ASSIGNED TASK:
Output every line of text in the listing below as a numbered list. Omit blank lines and the picture markers.

Dataset entries
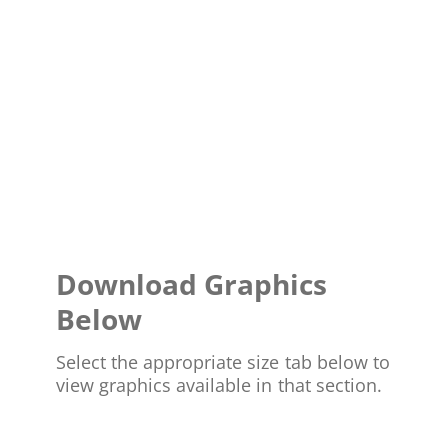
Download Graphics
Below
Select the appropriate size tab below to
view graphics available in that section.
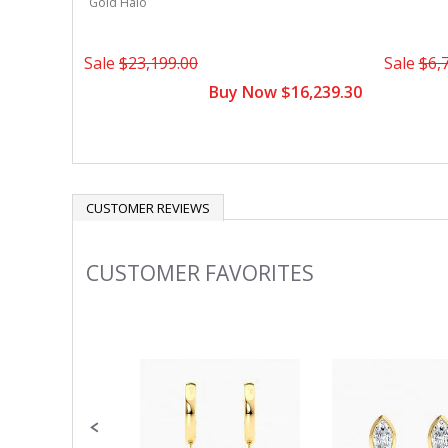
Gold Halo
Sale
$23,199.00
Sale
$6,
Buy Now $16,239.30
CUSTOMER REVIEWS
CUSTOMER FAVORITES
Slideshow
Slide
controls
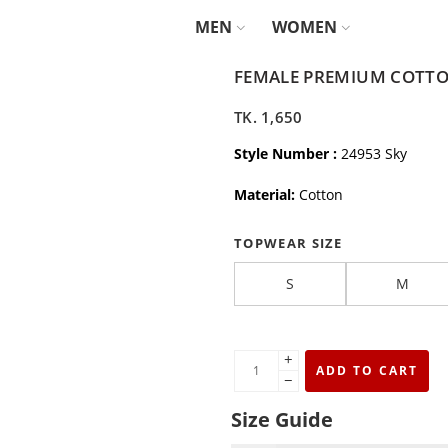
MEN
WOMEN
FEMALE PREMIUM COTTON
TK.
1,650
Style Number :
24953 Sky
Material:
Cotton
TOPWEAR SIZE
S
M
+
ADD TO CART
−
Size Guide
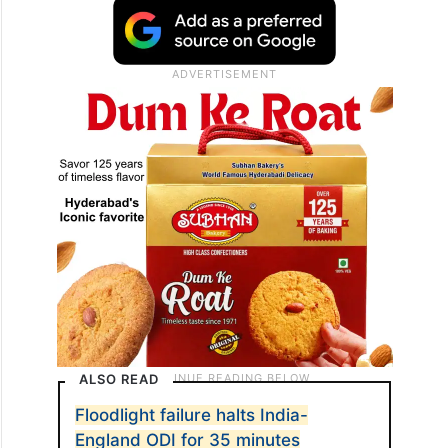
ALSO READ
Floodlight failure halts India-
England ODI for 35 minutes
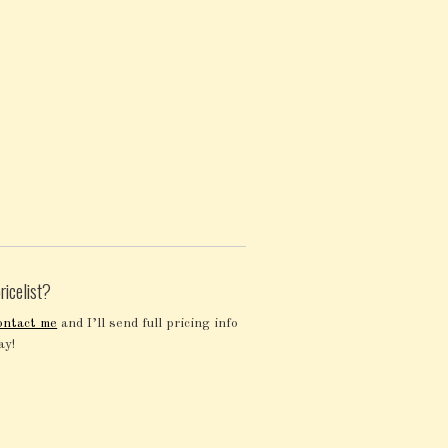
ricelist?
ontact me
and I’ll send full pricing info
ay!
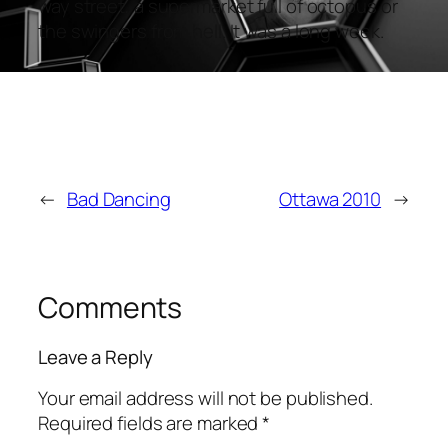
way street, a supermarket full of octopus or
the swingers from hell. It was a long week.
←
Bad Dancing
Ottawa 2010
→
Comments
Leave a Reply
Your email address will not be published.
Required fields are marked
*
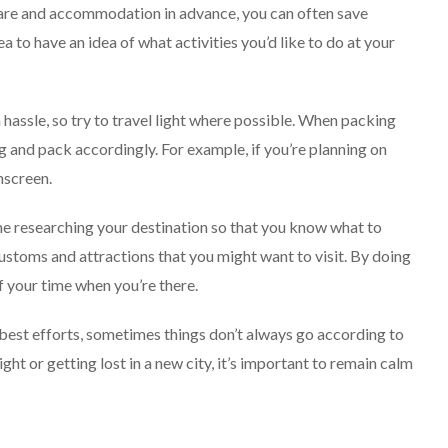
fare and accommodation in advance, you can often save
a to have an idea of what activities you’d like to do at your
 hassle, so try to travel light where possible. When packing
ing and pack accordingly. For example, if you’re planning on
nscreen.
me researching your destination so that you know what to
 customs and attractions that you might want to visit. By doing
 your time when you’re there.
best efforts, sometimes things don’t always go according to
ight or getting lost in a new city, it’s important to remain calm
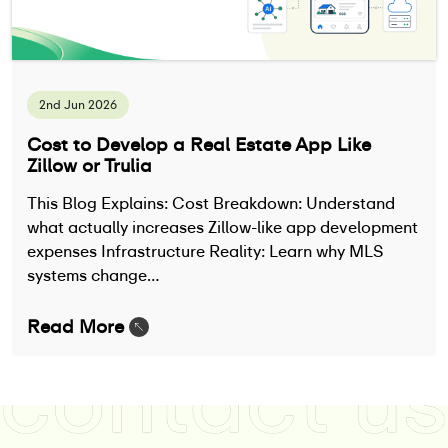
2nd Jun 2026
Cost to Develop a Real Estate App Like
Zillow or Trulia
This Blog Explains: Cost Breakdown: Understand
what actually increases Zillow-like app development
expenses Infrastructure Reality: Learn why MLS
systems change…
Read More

EXERCISE RESULT:
1. Download Graphics
2. Below
3. Select the appropriate size tab below to
4. view graphics available in that section.
5. Gold Halo
6. Sale
7. $23,199.00
8. Sale
9. $6,
10. Buy Now $16,239.30
11. CUSTOMER REVIEWS
12. CUSTOMER FAVORITES
13. Slideshow
14. Slide
15. controls
16. MEN
17. WOMEN
18. FEMALE PREMIUM COTTON
19. TK.
20. 1,650
21. Style Number :
22. 24953 Sky
23. Material:
24. Cotton
25. TOPWEAR SIZE
26. S
27. M
28. +
29. ADD TO CART
30. −
31. Size Guide
32. ALSO READ
33. Floodlight failure halts India-
34. England ODI for 35 minutes
35. ricelist?
36. ontact me
37. and I’ll send full pricing info
38. ay!
39. way street, a supermarket full of octopus or
40. the swingers from hell. It was a long week.
41. ←
42. Bad Dancing
43. Ottawa 2010
44. →
45. Comments
46. Leave a Reply
47. Your email address will not be published.
48. Required fields are marked
49. *
50. fare and accommodation in advance, you can often save
51. a to have an idea of what activities you’d like to do at your
52.  hassle, so try to travel light where possible. When packing
53. ing and pack accordingly. For example, if you’re planning on
54. nscreen.
55. me researching your destination so that you know what to
56.  customs and attractions that you might want to visit. By doing
57.  your time when you’re there.
58. best efforts, sometimes things don’t always go according to
59. ight or getting lost in a new city, it’s important to remain calm
60. 2nd Jun 2026
61. Cost to Develop a Real Estate App Like
62. Zillow or Trulia
63. This Blog Explains: Cost Breakdown: Understand
64. what actually increases Zillow-like app development
65. expenses Infrastructure Reality: Learn why MLS
66. systems change…
67. Read More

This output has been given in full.